## What you will do
1. In the passage on the climate spending bill, how much money does the bill set aside for a "green bank"?
2. Carry on the passage about the climate spending bill, starting after its final sentence.

Nam Y. Huh via Associated Press

Additionally, the bill earmarks $60 billion to confront legacy pollution and invest in low-income and communities of color; $27 billion for a so-called “green bank” to boost clean energy and slash emissions, with a particular focus on disadvantaged communities; $20 billion for climate-friendly agriculture; and $5 billion in forest conservation grants.

It would also establish a fee on emissions of methane, an extremely potent greenhouse gas that is released from a number of sources, including oil and gas operations.

Sen. Joe Manchin (D-W.Va.) shocked Democrats and Republicans alike on Thursday when he gave his blessing to the scaled-down, $740 billion spending package, which will raise taxes on the ultra-wealthy to pay for investments in both climate and health care. The decision came just two weeks after Manchin, who has proven himself a relentless thorn in Democrats’ side, seemingly torpedoed what was widely seen as a last chance for the party to pass meaningful climate legislation.

In a lengthy statement Thursday and a subsequent interview Friday with West Virginia radio host Hoppy Kercheval, Manchin made it clear that his support hinged on support for fossil fuels.

## Extracted material
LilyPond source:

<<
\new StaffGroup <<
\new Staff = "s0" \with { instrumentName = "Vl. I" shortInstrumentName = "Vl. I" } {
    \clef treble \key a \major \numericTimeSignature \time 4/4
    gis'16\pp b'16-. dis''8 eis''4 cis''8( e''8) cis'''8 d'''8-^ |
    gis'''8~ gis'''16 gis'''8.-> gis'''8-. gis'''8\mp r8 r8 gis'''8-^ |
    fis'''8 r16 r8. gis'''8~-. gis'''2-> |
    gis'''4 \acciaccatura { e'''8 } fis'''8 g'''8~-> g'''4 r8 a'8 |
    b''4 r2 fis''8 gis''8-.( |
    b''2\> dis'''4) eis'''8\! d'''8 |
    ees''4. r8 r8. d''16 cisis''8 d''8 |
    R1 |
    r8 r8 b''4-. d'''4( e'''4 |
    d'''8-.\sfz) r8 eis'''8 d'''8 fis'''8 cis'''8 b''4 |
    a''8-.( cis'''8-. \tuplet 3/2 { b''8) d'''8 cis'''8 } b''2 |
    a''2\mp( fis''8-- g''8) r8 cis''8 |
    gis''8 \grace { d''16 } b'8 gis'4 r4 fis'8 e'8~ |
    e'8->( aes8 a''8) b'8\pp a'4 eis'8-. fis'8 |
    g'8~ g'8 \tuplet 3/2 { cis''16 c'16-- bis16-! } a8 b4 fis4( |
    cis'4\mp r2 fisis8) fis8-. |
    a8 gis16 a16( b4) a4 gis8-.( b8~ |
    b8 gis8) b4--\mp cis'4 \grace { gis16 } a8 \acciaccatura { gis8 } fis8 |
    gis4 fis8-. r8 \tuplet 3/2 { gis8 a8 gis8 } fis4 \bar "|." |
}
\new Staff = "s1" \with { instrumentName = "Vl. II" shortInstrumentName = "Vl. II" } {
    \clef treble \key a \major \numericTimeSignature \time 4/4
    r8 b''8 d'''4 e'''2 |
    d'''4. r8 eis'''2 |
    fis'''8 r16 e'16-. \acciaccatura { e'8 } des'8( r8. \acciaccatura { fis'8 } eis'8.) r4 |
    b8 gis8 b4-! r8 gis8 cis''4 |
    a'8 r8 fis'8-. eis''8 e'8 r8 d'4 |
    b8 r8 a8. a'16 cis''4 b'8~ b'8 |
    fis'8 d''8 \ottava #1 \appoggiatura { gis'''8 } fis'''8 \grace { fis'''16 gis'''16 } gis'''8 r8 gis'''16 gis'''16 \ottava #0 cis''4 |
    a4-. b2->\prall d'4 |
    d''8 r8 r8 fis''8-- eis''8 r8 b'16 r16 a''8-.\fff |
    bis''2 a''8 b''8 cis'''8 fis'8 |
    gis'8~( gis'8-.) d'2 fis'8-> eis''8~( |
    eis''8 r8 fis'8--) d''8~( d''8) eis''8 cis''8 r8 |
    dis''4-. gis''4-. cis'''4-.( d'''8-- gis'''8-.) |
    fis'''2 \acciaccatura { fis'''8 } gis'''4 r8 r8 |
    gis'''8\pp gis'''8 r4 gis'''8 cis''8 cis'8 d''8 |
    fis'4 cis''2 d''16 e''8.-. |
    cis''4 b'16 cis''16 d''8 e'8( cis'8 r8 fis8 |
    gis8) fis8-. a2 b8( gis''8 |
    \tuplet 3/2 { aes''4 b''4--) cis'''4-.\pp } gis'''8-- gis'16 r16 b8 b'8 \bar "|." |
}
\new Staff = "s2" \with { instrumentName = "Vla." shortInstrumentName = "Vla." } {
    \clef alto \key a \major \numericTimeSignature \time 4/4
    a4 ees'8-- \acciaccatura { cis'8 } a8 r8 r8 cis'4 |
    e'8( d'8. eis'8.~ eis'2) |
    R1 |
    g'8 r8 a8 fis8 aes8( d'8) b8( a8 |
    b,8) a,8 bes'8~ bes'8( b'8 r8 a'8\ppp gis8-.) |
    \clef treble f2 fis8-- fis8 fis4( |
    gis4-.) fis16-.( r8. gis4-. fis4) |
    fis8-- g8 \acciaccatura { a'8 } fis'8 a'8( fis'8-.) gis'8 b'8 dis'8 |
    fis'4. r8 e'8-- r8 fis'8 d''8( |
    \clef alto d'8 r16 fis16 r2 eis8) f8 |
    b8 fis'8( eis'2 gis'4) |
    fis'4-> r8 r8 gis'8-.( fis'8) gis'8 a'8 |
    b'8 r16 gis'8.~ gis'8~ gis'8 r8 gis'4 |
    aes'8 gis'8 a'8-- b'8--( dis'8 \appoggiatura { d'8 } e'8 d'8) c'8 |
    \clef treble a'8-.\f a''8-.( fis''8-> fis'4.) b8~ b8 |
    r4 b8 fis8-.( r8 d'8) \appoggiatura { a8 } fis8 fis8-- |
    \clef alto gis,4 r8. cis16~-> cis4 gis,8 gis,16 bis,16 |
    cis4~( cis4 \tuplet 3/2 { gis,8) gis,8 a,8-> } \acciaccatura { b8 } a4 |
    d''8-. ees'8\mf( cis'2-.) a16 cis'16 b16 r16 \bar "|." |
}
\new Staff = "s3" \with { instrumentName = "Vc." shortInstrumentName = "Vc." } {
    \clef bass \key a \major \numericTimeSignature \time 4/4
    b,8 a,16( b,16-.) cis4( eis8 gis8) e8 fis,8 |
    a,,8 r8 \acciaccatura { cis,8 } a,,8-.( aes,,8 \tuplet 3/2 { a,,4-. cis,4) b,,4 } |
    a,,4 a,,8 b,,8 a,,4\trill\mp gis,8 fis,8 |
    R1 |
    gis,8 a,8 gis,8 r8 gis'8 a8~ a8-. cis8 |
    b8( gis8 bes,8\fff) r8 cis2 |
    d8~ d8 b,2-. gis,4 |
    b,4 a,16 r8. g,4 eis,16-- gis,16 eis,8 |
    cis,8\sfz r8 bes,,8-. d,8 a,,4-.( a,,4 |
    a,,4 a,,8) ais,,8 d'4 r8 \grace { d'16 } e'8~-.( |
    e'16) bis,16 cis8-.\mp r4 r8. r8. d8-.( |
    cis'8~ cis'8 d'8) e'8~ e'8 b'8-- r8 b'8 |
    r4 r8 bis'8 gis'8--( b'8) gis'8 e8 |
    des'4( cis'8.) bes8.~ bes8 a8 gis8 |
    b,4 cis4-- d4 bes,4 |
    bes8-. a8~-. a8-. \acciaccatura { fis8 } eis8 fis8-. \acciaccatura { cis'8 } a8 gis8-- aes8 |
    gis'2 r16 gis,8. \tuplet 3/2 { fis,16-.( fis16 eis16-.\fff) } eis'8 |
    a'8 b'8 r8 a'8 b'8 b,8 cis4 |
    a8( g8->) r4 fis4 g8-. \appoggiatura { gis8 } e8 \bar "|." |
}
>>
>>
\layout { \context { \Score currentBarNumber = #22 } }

## Answers in order
1. $27 billion

2.
“The Inflation Reduction Act of 2022 invests in the technologies needed for all fuel types ― from hydrogen, nuclear, renewables, fossil fuels and energy storage ― to be produced and used in the cleanest way possible,” he said in his statement. “It is truly all of the above, which means this bill does not arbitrarily shut off our abundant fossil fuels.”

Sen. Joe Manchin (D-WV) faces reporters as he arrives at a hearing in Washington, D.C. earlier this month.
Sen. Joe Manchin (D-WV) faces reporters as he arrives at a hearing in Washington, D.C. earlier this month.
Bill O'Leary/The Washington Post via Getty Images

Among other things, the bill would reinstate oil and gas leases that companies obtained during a November 2021 auction and which a federal judge later vacated after concluding that the Biden administration had failed to properly account for the climate impacts of the lease sale. It also ties future renewable energy projects on federal lands to ongoing oil and gas development, requiring the Interior Department to offer at auction at least 2 million acres onshore and 60 million acres offshore to oil and gas interests before it can proceed with wind, solar and other renewable lease sales.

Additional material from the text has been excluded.